**Exercise**
Read the lines below, and copy any that contain the string "ОТЛИЧИЯ".
(Material provided)
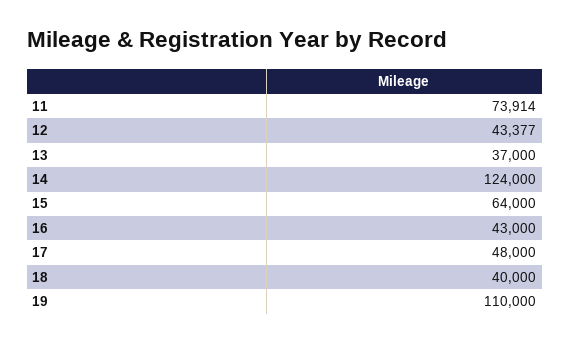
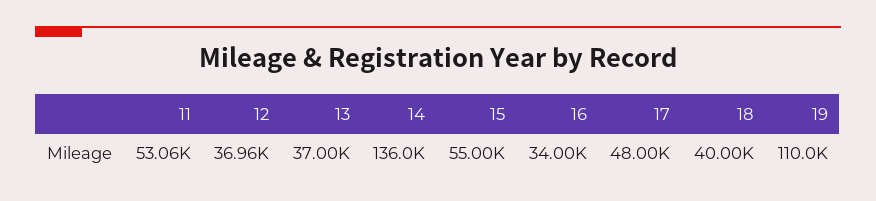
  {
-   "11": 73914,
+   "11": 53060,
-   "12": 43377,
+   "12": 36960,
    "13": 37000,
-   "14": 124000,
+   "14": 136000,
-   "15": 64000,
+   "15": 55000,
-   "16": 43000,
+   "16": 34000,
    "17": 48000,
    "18": 40000,
    "19": 110000
  }

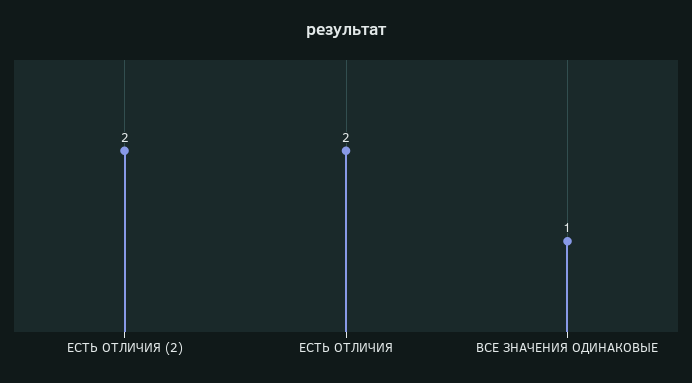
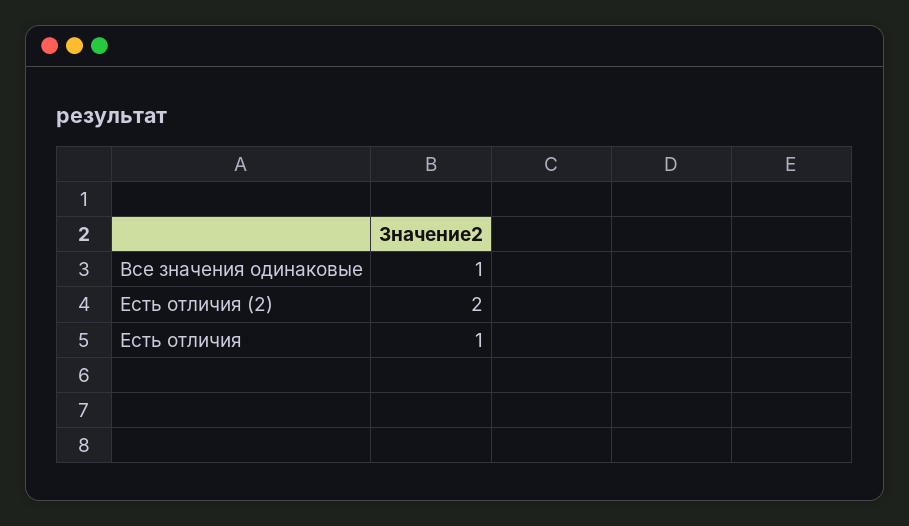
  {
    "ЕСТЬ ОТЛИЧИЯ (2)": 2,
-   "ЕСТЬ ОТЛИЧИЯ": 2,
+   "ЕСТЬ ОТЛИЧИЯ": 1,
    "ВСЕ ЗНАЧЕНИЯ ОДИНАКОВЫЕ": 1
  }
(End Material provided)
**Reply**
    "ЕСТЬ ОТЛИЧИЯ (2)": 2,
-   "ЕСТЬ ОТЛИЧИЯ": 2,
+   "ЕСТЬ ОТЛИЧИЯ": 1,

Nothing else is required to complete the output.